DATA FOR PROCESSING →
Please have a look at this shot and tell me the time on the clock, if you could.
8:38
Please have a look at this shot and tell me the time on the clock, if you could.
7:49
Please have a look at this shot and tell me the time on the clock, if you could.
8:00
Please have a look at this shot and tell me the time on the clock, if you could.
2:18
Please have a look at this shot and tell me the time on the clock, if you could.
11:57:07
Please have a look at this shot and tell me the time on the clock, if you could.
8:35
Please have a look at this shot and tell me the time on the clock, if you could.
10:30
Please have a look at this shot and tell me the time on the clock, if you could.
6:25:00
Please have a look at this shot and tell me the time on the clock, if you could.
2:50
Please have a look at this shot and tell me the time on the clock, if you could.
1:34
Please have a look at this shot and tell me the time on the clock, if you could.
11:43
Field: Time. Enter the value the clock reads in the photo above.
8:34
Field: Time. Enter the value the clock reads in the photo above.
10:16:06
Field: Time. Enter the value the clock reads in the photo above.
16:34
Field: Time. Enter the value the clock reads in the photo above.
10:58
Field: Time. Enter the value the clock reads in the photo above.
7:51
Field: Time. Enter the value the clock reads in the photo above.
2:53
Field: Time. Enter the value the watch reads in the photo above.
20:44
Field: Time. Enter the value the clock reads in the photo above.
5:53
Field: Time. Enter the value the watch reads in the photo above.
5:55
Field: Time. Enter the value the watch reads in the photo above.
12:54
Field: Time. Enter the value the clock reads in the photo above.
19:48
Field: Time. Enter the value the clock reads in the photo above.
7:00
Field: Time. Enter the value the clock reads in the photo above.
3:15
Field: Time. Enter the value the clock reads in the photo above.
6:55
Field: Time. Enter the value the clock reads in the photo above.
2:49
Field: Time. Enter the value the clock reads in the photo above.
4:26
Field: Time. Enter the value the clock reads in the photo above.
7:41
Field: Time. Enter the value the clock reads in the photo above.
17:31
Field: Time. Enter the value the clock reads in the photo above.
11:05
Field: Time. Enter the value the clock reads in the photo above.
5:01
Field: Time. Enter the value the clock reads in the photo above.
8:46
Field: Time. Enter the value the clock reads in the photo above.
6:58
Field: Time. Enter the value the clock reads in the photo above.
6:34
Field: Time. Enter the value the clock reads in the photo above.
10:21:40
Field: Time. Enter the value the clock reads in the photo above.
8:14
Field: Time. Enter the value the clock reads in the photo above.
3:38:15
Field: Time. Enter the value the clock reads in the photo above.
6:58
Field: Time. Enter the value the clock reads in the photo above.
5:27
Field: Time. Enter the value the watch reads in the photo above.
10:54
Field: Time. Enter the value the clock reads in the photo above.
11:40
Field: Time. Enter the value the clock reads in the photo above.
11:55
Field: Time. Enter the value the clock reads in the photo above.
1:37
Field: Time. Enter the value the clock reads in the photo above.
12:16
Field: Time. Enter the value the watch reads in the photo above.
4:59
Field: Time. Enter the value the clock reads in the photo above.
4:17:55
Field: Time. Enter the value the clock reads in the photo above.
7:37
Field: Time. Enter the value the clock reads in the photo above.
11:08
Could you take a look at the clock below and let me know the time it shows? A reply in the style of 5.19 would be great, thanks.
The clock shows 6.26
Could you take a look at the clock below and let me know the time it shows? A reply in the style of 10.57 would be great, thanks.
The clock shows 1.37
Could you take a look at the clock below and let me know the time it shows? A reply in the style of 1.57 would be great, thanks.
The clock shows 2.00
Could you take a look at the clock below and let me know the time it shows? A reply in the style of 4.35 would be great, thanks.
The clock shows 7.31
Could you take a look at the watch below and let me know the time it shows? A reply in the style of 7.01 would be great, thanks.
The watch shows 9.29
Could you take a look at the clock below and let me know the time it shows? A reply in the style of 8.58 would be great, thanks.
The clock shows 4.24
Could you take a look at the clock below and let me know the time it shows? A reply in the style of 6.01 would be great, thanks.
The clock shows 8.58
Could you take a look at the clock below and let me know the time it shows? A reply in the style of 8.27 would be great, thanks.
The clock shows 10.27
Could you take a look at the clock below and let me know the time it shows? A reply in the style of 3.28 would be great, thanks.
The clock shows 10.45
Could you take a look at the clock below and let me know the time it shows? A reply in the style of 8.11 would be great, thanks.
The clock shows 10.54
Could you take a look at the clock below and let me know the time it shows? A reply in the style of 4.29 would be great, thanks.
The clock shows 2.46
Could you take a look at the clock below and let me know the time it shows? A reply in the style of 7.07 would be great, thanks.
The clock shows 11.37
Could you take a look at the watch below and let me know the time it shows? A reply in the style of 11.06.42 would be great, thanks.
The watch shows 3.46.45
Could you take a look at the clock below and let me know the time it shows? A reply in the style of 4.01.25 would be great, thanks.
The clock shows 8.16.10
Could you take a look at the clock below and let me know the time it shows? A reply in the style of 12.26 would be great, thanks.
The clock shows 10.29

WORK REQUIRED →
Rewrite everything from the line containing "6.01 would be great, thanks." down to the line containing "The clock shows 10.27", replacing "take a look at" with "examine" and leaving all else unchanged.

FINAL ANSWER →
Could you examine the clock below and let me know the time it shows? A reply in the style of 6.01 would be great, thanks.
The clock shows 8.58
Could you examine the clock below and let me know the time it shows? A reply in the style of 8.27 would be great, thanks.
The clock shows 10.27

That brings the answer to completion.